Si a esa argumentación sumamos las perspectivas críticas desde marxismos deterministas y evolucionistas (Deive, 1989), los cimarrones pasan a simbolizar una reacción al desarrollo del modo de producción capitalista y por ende, un retraso al advenimiento de la revolución socialista, en una linealidad narrativa que Guha (2002: 15) critica por simplificar lo complejo (p. 15). Desde su óptica, la articulación de una trama conducente a un fin, ya sea la toma del poder del Estado, el desarrollo del capitalismo, la sociedad comunista, etc., va dejando fuera de la historia a los que no encajan en el guion teleológico: “...las voces bajas de todos aquellos y aquellas a quienes el discurso estatista ha marginado” (Guha, 2002: 15).

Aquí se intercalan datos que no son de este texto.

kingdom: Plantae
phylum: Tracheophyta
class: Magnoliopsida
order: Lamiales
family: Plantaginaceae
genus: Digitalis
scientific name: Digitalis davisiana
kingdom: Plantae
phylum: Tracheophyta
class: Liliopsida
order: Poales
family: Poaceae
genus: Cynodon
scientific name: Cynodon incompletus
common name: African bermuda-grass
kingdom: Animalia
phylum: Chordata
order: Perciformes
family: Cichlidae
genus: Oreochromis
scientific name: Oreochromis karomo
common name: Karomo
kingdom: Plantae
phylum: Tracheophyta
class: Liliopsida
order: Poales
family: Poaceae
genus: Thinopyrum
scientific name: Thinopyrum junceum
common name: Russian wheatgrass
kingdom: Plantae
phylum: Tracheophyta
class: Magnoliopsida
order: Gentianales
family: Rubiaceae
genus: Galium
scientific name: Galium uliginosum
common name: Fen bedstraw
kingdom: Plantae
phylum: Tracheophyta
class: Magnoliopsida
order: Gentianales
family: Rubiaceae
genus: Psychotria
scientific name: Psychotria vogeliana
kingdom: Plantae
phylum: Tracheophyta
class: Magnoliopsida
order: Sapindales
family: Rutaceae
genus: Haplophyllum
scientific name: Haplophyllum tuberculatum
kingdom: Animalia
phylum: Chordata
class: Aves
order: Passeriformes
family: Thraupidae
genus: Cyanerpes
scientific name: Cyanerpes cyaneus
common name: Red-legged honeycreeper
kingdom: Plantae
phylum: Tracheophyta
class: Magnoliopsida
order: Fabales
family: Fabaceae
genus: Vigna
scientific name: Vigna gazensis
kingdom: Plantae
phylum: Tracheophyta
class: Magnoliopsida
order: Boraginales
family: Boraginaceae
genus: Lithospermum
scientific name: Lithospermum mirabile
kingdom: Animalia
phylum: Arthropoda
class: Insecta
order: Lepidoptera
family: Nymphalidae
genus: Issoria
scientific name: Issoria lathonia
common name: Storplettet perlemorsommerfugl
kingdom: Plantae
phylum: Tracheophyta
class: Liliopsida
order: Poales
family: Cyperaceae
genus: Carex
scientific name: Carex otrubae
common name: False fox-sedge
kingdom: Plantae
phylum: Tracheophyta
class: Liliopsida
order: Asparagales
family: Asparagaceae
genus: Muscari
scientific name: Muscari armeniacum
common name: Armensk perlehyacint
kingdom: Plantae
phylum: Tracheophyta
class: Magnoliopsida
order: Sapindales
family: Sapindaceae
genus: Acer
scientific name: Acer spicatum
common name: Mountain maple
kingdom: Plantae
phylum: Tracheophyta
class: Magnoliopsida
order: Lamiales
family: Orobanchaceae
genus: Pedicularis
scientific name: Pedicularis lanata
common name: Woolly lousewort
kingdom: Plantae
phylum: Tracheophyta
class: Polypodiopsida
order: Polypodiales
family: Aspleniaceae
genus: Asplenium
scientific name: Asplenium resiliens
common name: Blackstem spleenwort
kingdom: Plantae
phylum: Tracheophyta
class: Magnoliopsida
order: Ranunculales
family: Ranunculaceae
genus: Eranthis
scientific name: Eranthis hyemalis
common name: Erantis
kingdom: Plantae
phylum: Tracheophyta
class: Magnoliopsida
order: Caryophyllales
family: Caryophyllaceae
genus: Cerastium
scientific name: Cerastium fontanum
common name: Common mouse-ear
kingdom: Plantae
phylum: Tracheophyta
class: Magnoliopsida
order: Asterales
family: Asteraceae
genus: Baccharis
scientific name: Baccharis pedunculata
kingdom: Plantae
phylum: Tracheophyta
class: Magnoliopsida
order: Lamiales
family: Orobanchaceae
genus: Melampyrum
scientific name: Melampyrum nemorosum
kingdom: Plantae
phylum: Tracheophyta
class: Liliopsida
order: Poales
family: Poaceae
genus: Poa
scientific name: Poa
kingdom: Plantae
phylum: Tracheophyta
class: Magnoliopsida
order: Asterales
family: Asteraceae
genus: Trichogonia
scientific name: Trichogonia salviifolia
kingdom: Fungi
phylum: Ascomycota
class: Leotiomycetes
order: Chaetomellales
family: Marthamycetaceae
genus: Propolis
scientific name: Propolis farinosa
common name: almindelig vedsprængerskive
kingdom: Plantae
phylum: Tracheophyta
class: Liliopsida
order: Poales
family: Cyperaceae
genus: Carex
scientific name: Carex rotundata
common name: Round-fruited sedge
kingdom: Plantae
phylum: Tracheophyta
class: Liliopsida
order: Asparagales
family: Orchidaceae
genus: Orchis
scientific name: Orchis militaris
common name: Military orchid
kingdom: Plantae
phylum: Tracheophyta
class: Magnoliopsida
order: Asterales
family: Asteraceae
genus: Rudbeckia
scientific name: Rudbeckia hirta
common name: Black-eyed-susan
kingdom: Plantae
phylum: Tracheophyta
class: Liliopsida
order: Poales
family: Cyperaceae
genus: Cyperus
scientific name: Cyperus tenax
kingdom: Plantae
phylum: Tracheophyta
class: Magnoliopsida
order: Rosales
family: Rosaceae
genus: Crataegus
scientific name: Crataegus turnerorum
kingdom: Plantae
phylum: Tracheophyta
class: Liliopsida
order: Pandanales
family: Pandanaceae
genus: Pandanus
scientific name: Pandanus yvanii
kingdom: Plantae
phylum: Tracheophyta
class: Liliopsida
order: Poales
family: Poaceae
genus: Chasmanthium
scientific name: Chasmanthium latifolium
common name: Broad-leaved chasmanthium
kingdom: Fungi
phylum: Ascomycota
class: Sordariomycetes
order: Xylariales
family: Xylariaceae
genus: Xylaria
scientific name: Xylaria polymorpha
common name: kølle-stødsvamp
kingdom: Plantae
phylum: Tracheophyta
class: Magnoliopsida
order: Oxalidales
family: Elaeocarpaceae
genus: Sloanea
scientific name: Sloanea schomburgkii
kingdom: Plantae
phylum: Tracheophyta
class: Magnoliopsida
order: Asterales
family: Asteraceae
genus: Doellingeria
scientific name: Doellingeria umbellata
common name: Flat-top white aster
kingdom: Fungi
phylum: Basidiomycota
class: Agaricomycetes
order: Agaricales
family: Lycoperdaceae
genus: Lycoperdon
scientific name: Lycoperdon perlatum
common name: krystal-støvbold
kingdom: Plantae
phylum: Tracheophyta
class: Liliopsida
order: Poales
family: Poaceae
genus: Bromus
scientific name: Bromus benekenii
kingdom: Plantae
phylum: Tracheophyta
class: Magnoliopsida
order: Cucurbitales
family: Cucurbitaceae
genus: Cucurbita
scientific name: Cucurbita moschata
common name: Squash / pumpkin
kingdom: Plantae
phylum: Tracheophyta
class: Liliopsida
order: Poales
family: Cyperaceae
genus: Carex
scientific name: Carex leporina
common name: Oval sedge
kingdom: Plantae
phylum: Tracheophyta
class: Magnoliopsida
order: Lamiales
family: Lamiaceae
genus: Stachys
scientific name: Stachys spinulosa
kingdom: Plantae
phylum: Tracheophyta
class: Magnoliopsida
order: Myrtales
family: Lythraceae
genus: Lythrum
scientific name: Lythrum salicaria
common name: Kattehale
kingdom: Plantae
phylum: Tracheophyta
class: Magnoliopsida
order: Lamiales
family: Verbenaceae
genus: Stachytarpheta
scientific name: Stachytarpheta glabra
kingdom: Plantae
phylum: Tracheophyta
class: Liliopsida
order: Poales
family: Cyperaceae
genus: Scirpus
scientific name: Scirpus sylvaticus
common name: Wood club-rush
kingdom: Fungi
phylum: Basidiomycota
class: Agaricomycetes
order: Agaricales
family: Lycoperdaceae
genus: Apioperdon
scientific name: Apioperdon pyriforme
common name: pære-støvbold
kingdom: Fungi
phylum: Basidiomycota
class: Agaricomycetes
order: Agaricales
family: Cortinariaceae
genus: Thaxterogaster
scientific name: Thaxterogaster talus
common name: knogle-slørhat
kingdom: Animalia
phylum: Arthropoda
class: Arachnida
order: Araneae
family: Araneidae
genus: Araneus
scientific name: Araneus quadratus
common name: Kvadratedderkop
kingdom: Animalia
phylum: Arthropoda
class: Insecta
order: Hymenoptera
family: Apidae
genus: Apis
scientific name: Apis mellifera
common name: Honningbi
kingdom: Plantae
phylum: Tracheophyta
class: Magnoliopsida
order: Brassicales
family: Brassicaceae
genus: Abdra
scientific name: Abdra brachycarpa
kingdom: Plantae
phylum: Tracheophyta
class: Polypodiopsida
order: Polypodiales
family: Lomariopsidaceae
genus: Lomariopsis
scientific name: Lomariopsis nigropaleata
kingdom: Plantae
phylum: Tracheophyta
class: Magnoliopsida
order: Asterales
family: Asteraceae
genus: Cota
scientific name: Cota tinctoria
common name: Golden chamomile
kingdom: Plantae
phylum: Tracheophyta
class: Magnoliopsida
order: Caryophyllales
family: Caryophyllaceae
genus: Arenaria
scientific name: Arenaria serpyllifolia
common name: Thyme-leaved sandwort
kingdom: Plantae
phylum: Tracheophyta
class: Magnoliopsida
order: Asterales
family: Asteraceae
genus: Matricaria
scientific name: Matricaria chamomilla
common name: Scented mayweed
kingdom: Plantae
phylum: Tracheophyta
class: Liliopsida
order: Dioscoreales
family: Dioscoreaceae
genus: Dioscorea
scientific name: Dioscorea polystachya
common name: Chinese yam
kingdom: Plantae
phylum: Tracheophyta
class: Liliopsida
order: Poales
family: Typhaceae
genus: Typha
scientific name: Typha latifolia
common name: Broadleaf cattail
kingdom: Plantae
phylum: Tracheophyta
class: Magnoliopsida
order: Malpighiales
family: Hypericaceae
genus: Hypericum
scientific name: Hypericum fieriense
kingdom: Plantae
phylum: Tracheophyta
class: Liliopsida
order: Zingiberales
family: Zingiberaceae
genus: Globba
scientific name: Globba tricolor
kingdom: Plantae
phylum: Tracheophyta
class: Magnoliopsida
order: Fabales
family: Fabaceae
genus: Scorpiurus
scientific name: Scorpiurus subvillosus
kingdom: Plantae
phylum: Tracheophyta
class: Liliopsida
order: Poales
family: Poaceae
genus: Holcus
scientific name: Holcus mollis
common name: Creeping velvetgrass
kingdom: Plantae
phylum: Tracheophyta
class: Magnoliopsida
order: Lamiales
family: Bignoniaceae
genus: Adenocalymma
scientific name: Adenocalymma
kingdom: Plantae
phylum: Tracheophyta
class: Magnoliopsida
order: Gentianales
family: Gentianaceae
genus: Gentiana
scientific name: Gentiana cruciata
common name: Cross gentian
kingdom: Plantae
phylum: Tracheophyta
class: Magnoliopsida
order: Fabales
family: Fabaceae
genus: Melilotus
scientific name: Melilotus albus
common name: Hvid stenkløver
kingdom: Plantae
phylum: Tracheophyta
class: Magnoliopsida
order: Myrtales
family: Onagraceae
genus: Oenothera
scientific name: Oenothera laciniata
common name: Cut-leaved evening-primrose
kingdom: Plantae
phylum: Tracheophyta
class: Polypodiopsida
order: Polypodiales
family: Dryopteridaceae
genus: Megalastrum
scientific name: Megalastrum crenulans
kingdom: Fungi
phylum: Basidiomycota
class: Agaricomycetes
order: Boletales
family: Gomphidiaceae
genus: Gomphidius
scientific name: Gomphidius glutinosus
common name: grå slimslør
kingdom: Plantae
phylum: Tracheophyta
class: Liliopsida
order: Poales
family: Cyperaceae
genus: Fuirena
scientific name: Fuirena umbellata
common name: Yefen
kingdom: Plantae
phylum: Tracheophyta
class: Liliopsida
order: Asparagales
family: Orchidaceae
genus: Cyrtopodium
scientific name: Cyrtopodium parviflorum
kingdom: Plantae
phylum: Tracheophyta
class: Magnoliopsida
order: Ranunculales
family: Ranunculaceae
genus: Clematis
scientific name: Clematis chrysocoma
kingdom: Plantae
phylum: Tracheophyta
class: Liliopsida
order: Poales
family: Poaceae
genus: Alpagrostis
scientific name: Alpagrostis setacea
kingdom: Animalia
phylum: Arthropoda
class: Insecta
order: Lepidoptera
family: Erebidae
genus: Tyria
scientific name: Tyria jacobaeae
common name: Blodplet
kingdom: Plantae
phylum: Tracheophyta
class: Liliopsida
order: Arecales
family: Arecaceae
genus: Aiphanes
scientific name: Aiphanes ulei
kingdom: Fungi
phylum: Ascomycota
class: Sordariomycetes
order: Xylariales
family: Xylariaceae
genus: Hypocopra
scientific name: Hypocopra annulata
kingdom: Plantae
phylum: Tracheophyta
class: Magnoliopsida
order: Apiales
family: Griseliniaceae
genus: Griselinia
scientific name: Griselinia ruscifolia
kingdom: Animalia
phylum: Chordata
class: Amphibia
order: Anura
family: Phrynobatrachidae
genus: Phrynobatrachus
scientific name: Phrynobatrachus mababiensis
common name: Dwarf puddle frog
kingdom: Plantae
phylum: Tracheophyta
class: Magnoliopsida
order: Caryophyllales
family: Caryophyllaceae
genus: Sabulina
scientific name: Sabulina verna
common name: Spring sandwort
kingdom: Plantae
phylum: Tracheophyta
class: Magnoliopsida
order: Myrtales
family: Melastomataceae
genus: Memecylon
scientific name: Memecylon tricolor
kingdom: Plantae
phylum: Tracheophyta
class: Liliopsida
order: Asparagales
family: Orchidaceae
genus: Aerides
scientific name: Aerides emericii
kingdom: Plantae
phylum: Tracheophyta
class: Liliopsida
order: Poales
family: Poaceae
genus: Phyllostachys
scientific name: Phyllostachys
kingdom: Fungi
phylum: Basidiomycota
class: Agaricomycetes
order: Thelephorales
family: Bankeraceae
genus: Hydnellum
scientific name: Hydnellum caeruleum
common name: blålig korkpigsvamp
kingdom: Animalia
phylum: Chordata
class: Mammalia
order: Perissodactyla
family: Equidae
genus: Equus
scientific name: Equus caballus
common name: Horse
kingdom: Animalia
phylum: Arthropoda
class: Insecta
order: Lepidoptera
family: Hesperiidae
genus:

En similar sentido, Josep Fontana (1982) plantea el funcionamiento de la historiografía como genealogía racionalizadora del presente, disponiendo los hechos del pasado en un proceso lógico que desemboca en los tiempos actuales, a modo de evolución histórica pretendidamente conducente al bien común (p. 9). Esto conlleva una “celebración encubierta del presente”, donde todo lo que se haya opuesto a dicha trayectoria, toda encrucijada o camino alternativo se torna ilusorio, quimérico, regresivo; a tono con el relato de la Modernidad, imbuido de eurocentrismo, que oculta el rol de los sectores subalternos mientras arguye la justificación incontestable del progreso.[4]
Desde esta perspectiva, a medida que las producciones historiográficas logran tomar distancia de los grandes postulados hegemónicos, tales como la narratología de las novelas burguesas del siglo XIX articuladas en torno a un desenlace, historias como las de los rebeldes cimarrones pueden trascender lo meramente anecdótico o marginal, integrándose a una trama compleja, marcada por múltiples disyuntivas, individuales y colectivas, donde rara vez se ha seguido el mejor camino “...en términos del bienestar de la mayor parte de los hombres y mujeres, sino el que convenía a aquellos grupos que disponían de la capacidad de persuasión y de la fuerza represiva necesaria para imponerla” (Fontana, 1994: 189). Para ello, habría que comenzar cuestionando la idea de progreso, indagando en la racionalidad de aquellas alternativas frustradas del pasado, que nos podrían ofrecer comprensiones diferentes del presente, necesarias para proyectar un horizonte igualitario y libre de toda forma de opresión (Fontana, 1982: 262-263).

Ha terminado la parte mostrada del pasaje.